API modification request

Ralf Corsepius corsepiu at faw.uni-ulm.de
Tue Feb 4 01:43:19 UTC 2003


Am Die, 2003-02-04 um 02.15 schrieb Till Straumann:
> Joel Sherrill  wrote:
> > The list of cc's grows. :)
> > 
> > Ralf Corsepius wrote:
> > 
> >>Am Die, 2003-02-04 um 00.35 schrieb Joel Sherrill:
> >>
> >>>Till Straumann wrote:
> >>>
> >>>>3) Ralf: passing an ISR arg is not supported in hardware on all
> >>>>          CPUs (e.g. SH1), additional lookup needed.
> >>>
> >>>This is OK I think because even the code in sh7032/cpu_asm.c has
> >>>to figure out the vector number to invoke the handler.
> >>
> >>Yes, but ..
> >>
> >>
> >>> So it is
> >>>only 1 logical step away from being able to index into a table
> >>>of pointers.
> >>
> >>This is probably true on the caller-side, but I am not sure about the
> >>impact on the callee-side, if looking up an IRQ argument from inside the
> >>ISR is required. I suspect this penalty to be handful of instructions
> >>and to be several dozens of wait-states. Memory consumption for lookup
> >>tables might also be a concern (1-wait-state memory is scarce on the
> >>SH1s: Only 2k)
> > 
> > 
> > This why I think a trampoline function is the better way to go.
> > Ensure that all ports pass a vector number as the first 
> > argument. 
> 
> I'm not sure if I understand you guys.
Neither do it.

>  If the caller (i.e. the
> lowlevel ISR dispatching code) already does the lookup and passes
> an argument - why should the callee suffer from this? And as
> Joel points out (and my examples for PPC and X86 show) - if you
> have to lookup the handler anyways, getting the arg is really
> close because you have the intermediate results probably in a
> register anyways [and the arg may even be already in a cache, BTW].

I was referring to low-level ISRs when talking about "callee". On the
SH1, they don't receive any arguments.

On the caller/interrupt-handler-installation side, we use an array of
pointers to functions and use the IRQ-number as an index into this
array.

> On slow machines who have hardware vectors (i.e. the hardware
> jumps to the ISR directly),
This applies at least to the SH1 and SH2.

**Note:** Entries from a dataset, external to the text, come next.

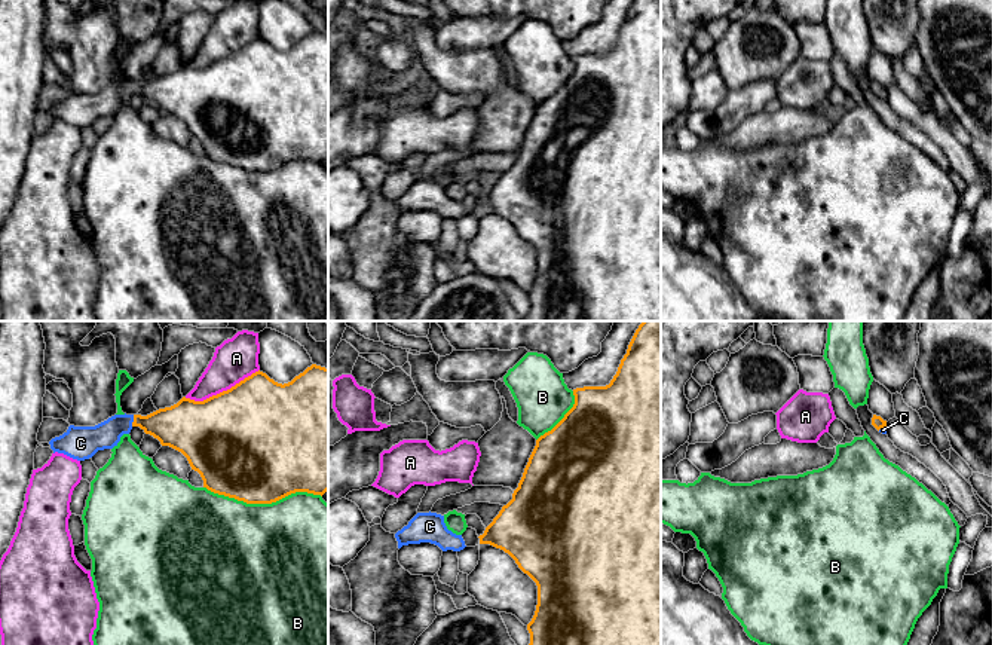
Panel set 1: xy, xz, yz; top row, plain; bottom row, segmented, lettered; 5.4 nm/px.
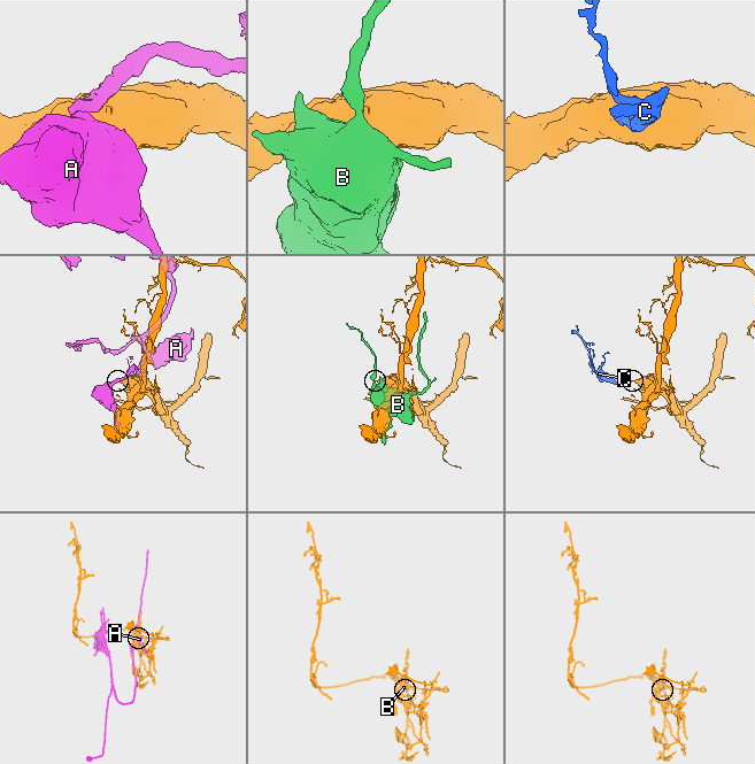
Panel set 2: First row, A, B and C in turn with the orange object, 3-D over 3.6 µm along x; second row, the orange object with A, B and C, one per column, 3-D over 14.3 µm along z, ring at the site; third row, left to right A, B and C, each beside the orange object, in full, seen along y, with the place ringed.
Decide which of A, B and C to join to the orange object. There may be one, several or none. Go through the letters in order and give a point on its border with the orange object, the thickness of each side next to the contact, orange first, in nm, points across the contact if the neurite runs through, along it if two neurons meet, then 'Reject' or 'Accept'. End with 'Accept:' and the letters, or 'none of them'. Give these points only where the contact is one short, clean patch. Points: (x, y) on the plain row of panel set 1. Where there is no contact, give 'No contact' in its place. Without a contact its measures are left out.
A: Touches orange at xy (223, 58). Thickness 500 nm (orange) against 220 nm. Reject
B: Touches orange at xy (263, 170). Thickness 500 nm (orange) against 500 nm. Reject
C: Touches orange at xy (134, 88). Thickness 240 nm (orange) against 150 nm. Path across: xy (180, 92), (134, 88), (119, 91), (107, 101). Accept
Accept: C

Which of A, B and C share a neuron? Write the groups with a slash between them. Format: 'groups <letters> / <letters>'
groups A / B / C

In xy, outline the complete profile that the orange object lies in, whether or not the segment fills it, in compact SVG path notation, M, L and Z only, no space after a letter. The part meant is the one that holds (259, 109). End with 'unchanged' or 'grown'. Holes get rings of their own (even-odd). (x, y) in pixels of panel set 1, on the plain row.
M312 31L288 51L278 51L255 39L227 58L203 68L183 64L177 71L147 83L114 82L95 94L74 94L49 108L50 116L73 126L85 128L98 117L113 116L123 101L140 94L162 113L181 119L192 137L198 138L208 158L247 171L272 171L296 159L324 162L328 158L328 36Z | grown

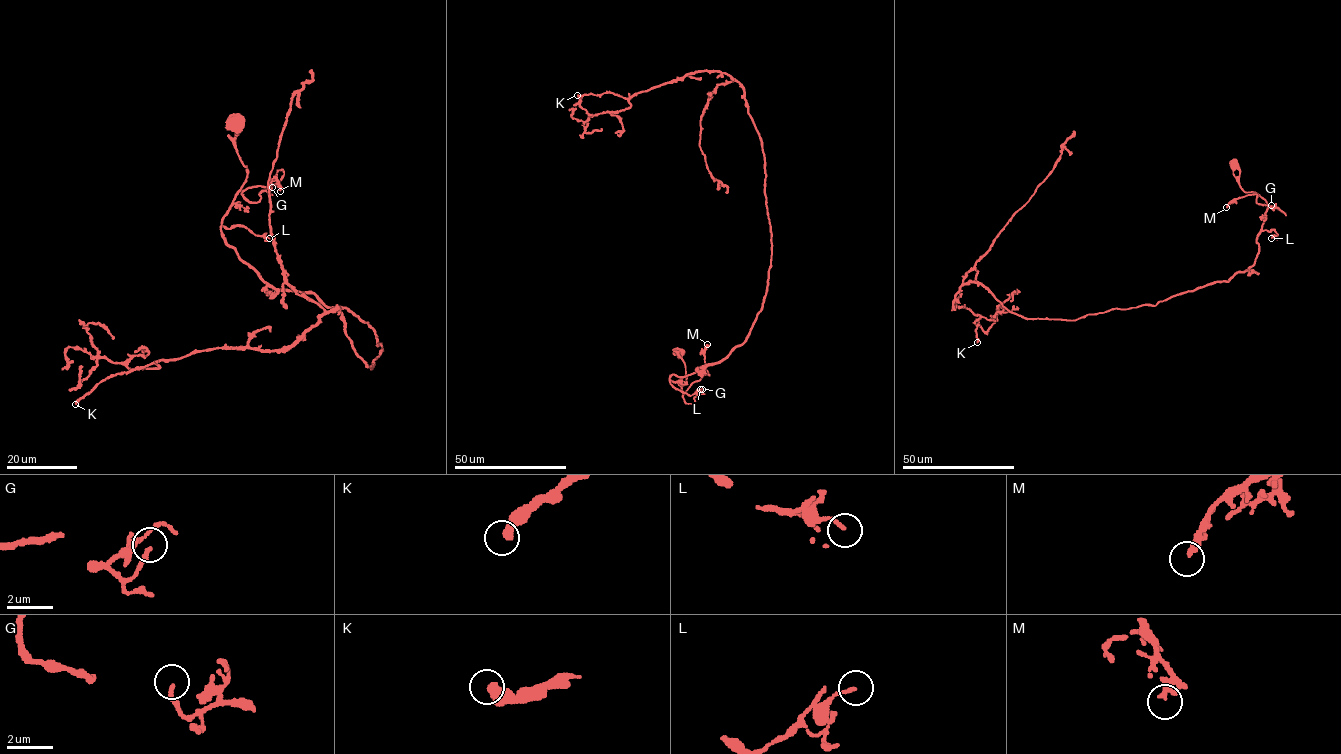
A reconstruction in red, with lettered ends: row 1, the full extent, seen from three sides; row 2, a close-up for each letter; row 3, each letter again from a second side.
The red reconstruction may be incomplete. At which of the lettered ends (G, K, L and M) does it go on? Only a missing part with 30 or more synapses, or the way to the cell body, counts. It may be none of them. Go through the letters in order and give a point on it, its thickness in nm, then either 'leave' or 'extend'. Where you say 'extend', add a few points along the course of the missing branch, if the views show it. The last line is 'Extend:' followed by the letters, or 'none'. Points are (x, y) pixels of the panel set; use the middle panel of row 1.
G: at (702, 389); 180 nm thick; leave
K: at (577, 95); 380 nm thick; leave
L: at (700, 389); 140 nm thick; leave
M: at (707, 344); 190 nm thick; leave
Extend: none

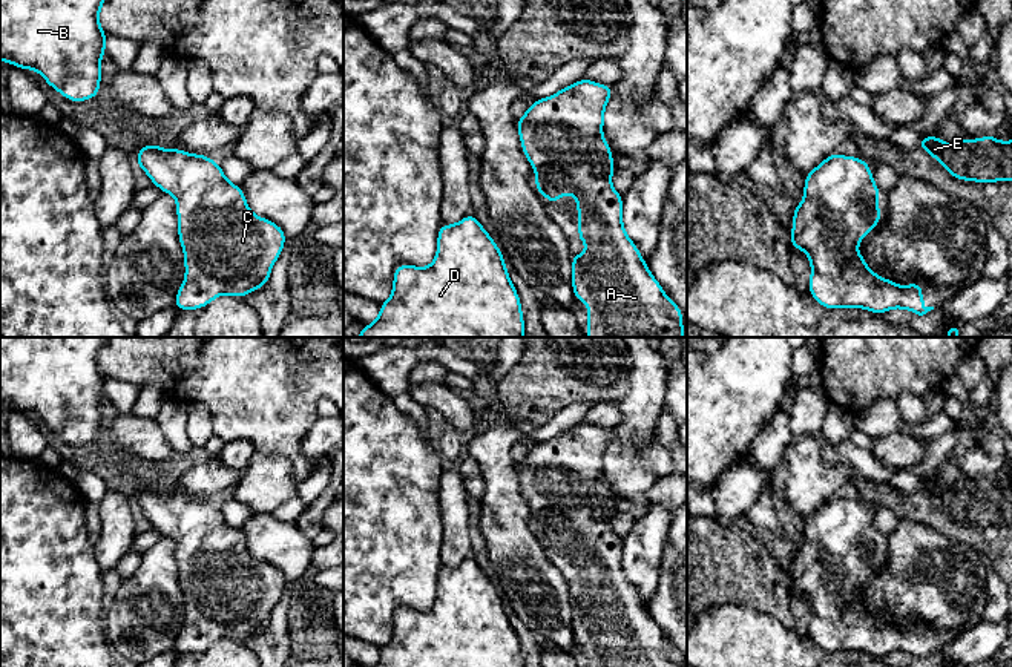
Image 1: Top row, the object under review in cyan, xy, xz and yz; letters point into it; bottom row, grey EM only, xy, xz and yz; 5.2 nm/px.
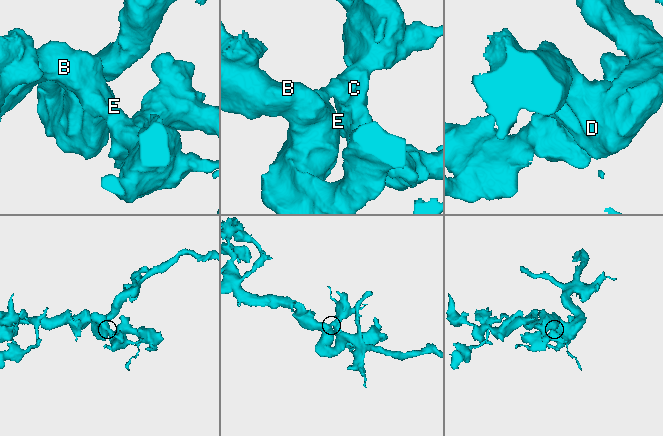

> you could e.g. have the isr_install
> code assemble a few instructions into where the hardware
> vector/jump beams you:
> 
>      load_arg_register  #user_arg
>      jump_to            user_handler
If you are referring to RTEMS-scheduled interrupts, yes. 

But if you are referring to low-level interrupts, you'd have store an
IRQ-argument at a predefined address and somehow have to look up this
address from the inside the ISR (I never had needed to do so, and don't
recall how this could be performed on the SH1)

Now, I fear, this kind of operation could be too expensive (memory
or/and time) for certain tasks if made mandatory.